■ DATA SHOWN
______________________________
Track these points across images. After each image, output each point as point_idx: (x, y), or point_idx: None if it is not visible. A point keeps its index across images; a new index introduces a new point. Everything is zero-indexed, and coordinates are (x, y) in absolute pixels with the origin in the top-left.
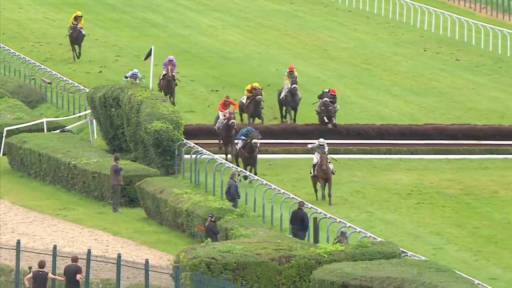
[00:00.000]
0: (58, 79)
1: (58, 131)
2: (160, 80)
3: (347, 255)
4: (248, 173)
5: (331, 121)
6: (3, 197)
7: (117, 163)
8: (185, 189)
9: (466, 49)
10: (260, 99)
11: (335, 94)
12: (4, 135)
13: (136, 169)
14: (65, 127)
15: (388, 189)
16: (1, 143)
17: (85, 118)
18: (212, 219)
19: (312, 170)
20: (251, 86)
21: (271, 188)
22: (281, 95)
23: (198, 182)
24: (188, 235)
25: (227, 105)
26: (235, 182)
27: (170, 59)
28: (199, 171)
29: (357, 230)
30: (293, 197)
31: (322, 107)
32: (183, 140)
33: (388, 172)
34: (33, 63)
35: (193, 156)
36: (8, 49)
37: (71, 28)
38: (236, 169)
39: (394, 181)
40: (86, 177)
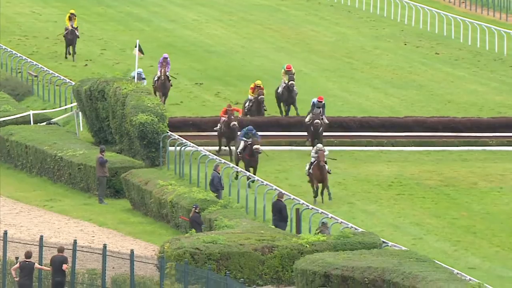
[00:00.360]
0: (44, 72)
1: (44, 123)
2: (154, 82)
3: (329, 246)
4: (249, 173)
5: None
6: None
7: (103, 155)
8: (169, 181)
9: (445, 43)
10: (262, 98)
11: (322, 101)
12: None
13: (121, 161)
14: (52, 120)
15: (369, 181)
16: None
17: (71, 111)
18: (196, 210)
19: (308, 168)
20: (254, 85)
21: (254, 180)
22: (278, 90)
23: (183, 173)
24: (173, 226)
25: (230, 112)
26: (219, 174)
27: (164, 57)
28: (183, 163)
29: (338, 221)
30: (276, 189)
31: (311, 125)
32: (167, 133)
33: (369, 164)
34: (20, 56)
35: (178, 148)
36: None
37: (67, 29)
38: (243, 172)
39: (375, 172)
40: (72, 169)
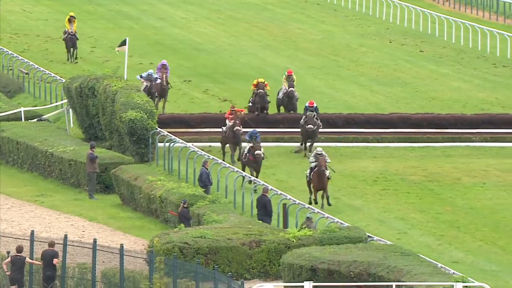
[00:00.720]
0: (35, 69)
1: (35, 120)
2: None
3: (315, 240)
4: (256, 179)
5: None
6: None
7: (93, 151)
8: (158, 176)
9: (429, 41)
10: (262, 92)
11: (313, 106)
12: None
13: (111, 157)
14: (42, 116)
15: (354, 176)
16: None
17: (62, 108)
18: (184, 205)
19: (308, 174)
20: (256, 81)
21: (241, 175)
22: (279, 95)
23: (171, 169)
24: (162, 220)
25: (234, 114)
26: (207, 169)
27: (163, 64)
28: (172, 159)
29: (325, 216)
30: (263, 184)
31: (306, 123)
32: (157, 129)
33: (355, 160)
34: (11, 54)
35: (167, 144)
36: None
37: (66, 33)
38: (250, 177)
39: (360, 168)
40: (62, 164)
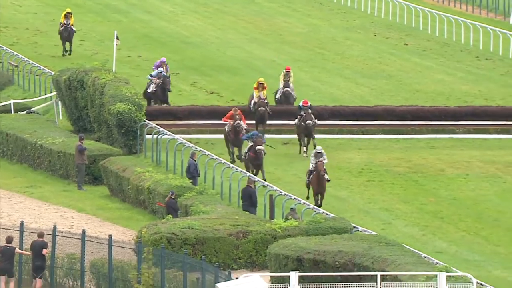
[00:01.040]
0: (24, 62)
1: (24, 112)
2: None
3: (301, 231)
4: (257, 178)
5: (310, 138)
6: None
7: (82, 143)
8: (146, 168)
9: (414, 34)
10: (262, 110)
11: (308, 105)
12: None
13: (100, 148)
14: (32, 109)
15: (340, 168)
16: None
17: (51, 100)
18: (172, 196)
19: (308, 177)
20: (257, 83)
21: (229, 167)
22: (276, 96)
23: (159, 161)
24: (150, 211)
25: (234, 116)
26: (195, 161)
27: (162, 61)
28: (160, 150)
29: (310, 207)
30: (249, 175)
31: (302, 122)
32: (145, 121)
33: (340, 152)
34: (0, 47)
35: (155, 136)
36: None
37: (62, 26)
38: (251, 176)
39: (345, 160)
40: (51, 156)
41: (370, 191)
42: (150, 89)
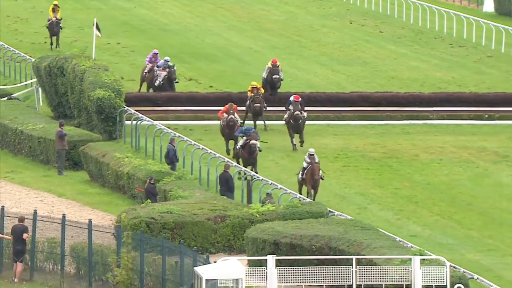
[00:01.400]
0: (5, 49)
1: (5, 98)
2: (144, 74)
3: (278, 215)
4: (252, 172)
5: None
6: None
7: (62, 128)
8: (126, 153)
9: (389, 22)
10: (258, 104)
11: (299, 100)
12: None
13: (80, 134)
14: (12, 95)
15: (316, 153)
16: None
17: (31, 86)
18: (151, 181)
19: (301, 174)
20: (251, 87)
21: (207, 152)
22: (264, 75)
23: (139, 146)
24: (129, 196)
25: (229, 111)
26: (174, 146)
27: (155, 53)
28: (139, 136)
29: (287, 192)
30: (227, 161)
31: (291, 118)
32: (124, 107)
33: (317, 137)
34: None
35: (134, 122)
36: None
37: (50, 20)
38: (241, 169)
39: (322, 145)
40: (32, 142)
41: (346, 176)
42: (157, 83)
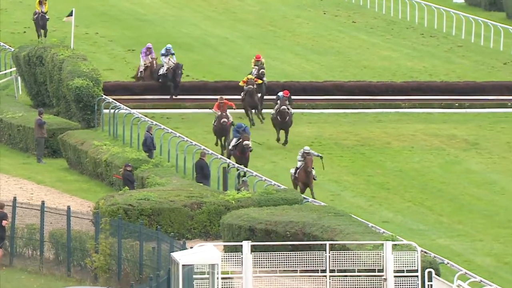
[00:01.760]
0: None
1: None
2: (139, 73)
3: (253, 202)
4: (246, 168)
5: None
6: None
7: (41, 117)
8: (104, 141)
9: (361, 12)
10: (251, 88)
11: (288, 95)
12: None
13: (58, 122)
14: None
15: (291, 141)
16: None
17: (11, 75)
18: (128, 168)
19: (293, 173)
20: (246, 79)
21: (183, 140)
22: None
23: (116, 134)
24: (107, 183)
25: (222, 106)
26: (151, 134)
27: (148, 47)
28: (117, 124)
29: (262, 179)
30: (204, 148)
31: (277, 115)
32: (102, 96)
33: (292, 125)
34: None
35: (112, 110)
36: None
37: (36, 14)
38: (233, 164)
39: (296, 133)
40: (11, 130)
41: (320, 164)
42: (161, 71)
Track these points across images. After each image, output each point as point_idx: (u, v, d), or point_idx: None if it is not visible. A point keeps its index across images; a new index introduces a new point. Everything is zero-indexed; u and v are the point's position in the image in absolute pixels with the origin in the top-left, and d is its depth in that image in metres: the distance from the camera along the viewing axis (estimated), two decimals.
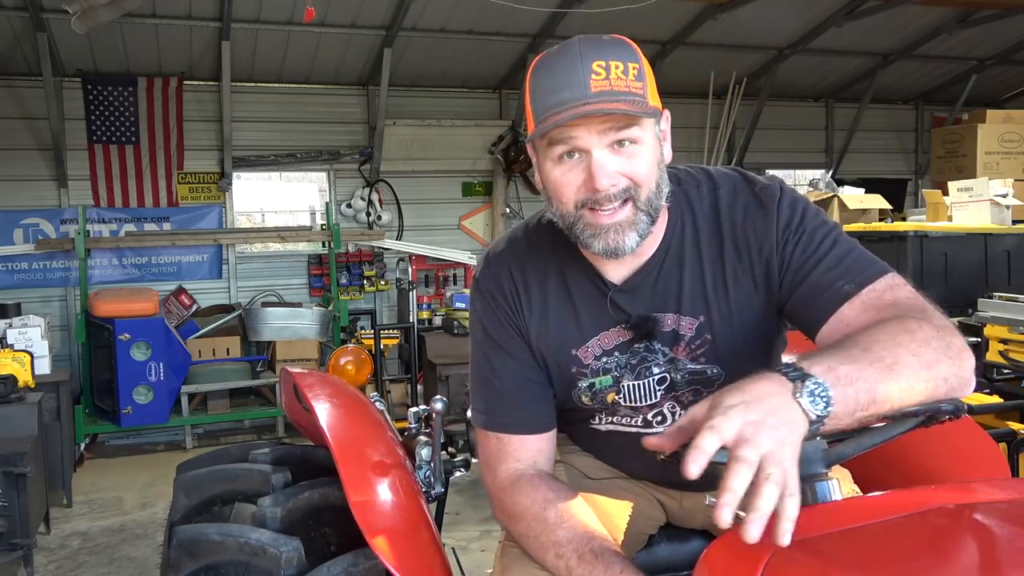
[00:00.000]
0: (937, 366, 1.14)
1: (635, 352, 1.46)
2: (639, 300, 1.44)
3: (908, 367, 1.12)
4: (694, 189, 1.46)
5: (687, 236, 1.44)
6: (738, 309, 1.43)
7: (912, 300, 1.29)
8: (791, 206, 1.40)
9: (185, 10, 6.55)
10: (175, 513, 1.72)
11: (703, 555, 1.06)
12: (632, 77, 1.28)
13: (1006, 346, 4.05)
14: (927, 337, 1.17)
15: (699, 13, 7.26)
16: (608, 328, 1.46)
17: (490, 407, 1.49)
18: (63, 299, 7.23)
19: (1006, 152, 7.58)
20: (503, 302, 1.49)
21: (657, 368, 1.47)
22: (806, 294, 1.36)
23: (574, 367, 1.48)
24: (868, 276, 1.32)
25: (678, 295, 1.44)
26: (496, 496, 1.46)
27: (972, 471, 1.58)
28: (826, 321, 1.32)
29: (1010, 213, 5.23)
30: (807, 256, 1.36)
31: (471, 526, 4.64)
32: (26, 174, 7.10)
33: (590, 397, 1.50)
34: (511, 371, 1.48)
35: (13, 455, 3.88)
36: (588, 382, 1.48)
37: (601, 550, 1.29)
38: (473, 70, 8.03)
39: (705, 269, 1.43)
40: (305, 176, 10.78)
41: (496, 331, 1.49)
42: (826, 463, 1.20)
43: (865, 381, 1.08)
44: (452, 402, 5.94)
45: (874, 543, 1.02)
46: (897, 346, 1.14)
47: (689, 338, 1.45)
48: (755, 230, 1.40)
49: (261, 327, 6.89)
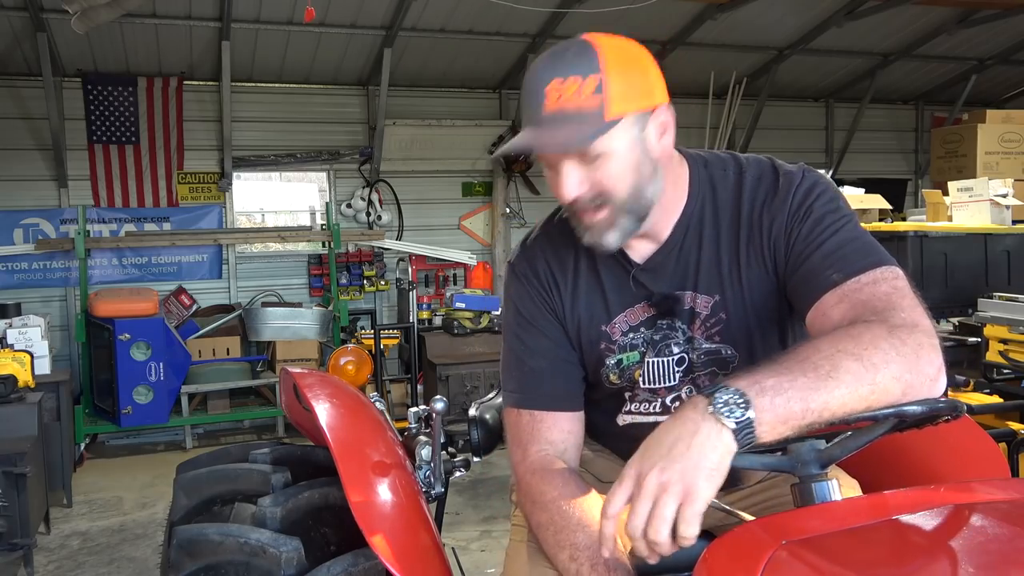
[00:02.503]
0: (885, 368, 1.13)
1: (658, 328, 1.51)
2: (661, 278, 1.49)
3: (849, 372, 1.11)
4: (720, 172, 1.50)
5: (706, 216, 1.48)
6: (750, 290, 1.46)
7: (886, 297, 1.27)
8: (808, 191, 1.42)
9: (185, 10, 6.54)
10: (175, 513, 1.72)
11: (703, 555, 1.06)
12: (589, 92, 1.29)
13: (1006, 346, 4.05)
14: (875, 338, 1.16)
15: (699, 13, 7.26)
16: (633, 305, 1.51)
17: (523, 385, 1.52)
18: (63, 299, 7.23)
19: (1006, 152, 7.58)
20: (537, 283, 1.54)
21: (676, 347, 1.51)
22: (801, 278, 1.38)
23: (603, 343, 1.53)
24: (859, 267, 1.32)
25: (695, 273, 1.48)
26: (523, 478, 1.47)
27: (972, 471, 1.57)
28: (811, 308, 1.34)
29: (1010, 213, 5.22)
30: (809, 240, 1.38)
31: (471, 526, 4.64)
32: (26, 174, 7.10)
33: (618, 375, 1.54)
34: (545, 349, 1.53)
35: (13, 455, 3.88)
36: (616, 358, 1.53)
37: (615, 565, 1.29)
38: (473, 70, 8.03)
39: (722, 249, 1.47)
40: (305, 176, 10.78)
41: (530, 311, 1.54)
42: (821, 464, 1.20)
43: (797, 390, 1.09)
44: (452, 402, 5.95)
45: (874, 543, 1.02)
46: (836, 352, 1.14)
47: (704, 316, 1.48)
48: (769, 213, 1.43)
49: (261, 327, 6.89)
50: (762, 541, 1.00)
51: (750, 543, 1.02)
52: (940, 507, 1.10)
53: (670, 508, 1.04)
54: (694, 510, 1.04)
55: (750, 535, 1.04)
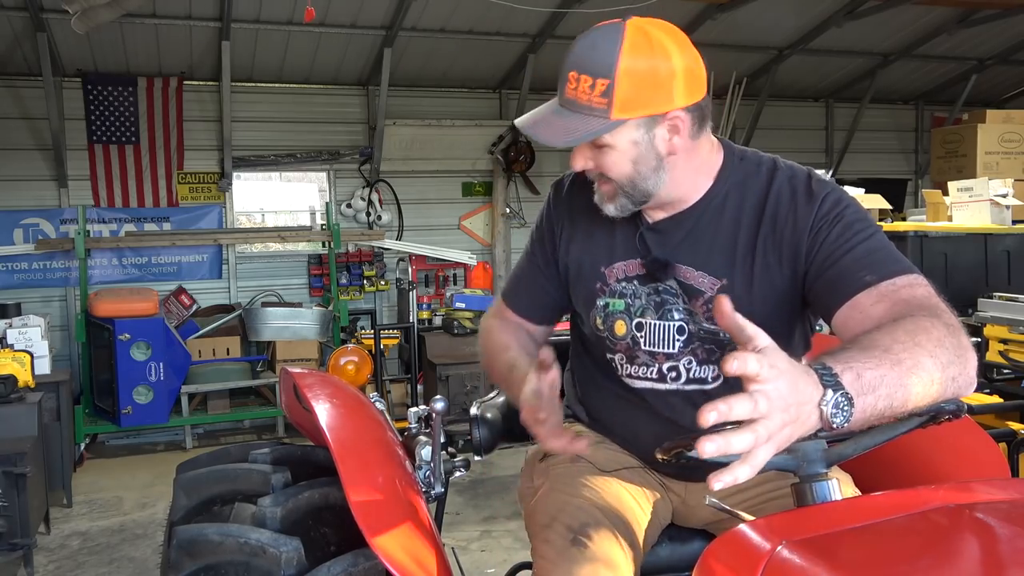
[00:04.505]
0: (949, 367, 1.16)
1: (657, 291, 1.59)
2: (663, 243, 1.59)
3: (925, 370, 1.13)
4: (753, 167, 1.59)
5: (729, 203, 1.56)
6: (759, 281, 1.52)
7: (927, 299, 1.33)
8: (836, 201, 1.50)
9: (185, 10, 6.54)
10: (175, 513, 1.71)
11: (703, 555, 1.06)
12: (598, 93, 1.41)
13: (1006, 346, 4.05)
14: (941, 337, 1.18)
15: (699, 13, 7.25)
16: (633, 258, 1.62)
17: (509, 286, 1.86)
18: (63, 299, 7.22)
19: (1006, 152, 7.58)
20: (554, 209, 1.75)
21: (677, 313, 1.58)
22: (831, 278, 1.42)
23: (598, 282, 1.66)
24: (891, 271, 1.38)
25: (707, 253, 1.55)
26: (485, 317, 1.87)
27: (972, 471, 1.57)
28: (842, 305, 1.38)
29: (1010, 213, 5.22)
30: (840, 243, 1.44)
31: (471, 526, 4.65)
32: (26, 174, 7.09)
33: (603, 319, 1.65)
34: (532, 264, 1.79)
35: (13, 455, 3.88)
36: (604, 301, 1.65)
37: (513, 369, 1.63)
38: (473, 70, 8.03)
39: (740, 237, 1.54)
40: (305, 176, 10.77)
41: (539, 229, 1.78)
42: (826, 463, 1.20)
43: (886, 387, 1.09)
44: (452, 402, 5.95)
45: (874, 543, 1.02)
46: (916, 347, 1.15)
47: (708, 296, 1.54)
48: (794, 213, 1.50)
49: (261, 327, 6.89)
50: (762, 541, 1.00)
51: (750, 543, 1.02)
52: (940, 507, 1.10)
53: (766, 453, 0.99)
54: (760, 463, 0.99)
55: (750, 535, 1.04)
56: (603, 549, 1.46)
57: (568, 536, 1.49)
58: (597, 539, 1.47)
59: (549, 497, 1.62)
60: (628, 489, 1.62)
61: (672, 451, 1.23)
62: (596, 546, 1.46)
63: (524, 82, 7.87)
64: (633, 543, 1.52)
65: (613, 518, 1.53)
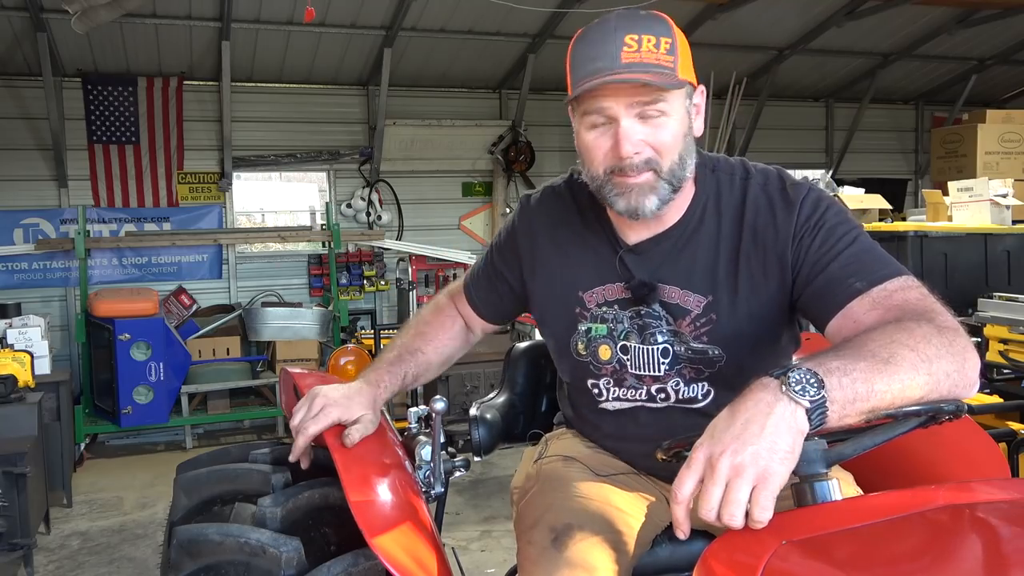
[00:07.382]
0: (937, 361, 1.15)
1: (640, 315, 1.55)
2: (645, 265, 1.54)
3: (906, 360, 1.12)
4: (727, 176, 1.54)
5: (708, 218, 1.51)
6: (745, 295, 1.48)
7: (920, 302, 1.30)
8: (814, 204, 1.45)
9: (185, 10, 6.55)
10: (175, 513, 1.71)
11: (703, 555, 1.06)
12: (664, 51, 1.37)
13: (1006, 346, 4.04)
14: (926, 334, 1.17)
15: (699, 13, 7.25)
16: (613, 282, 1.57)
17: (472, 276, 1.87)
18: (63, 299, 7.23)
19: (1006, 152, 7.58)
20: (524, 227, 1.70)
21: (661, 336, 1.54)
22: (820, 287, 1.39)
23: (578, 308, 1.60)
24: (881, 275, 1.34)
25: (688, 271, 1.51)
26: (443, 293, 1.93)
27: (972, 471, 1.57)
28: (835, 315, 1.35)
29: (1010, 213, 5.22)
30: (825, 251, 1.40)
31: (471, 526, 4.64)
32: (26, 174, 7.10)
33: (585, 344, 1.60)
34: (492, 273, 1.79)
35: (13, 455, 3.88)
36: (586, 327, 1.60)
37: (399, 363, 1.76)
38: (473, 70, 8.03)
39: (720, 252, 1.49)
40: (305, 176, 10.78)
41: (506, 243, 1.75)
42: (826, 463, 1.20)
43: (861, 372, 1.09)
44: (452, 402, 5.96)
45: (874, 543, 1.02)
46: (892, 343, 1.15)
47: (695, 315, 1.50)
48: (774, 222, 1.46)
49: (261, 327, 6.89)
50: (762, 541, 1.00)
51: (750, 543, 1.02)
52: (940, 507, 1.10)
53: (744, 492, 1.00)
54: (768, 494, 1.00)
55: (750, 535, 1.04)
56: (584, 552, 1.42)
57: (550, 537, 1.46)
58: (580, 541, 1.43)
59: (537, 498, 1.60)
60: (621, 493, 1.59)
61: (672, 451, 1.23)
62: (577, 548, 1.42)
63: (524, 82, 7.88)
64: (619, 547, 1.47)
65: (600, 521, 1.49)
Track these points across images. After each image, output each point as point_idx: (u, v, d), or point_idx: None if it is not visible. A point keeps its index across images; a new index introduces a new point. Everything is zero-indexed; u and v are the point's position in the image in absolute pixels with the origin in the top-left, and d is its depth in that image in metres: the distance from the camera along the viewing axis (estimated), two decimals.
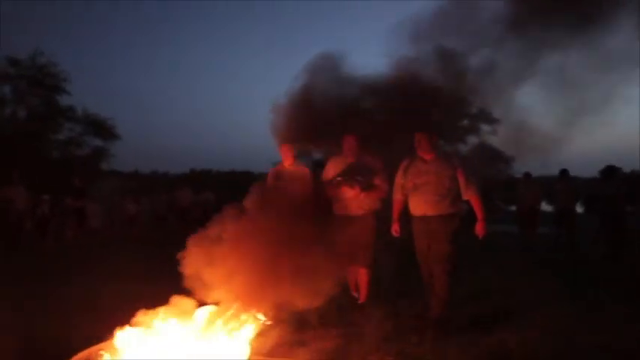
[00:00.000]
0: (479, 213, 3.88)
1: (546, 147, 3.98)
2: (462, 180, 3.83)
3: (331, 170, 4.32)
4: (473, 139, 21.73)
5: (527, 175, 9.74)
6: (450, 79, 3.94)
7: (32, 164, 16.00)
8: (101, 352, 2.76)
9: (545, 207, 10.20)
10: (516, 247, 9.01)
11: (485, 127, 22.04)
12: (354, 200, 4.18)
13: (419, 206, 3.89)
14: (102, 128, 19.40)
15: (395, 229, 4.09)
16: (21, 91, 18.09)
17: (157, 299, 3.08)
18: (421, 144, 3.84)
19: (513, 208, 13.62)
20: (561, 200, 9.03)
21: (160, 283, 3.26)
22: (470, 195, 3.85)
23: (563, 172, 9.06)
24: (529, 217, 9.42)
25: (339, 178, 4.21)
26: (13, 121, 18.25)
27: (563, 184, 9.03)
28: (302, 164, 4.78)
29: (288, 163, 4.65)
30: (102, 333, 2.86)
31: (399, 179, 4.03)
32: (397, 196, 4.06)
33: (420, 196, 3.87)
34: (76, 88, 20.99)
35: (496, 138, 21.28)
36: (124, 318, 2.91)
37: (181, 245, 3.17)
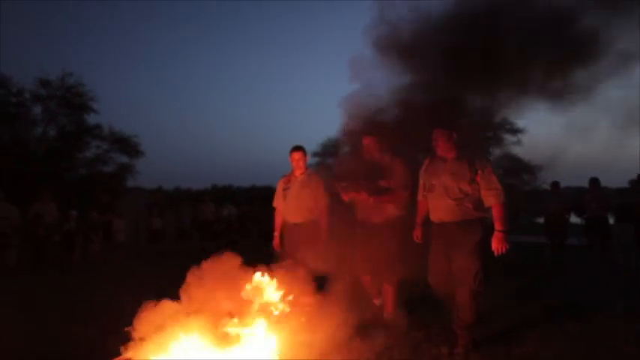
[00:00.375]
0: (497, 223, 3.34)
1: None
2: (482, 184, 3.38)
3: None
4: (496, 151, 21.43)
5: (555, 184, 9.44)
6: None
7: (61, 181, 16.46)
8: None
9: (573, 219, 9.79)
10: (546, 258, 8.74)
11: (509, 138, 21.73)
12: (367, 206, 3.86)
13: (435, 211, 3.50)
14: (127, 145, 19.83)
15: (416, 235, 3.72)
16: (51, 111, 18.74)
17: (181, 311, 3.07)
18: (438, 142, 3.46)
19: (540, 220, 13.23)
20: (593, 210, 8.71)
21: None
______________________________
■ YOUR GOAL
Repeat exactly and only the lines from the start of the data above through the line that holds "7: (117, 163)", inclusive. Pictures do not belong in the copy.

■ WRITTEN SOLUTION
Track these points across images. After each image, output each point as point_idx: (x, y), or point_idx: None if it is not visible. A point keeps its index across images; a new index introduces a new point. Everything is zero-indexed, and coordinates are (x, y) in absolute pixels with the origin in the top-left.
[00:00.000]
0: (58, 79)
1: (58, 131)
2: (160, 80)
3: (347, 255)
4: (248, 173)
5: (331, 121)
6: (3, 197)
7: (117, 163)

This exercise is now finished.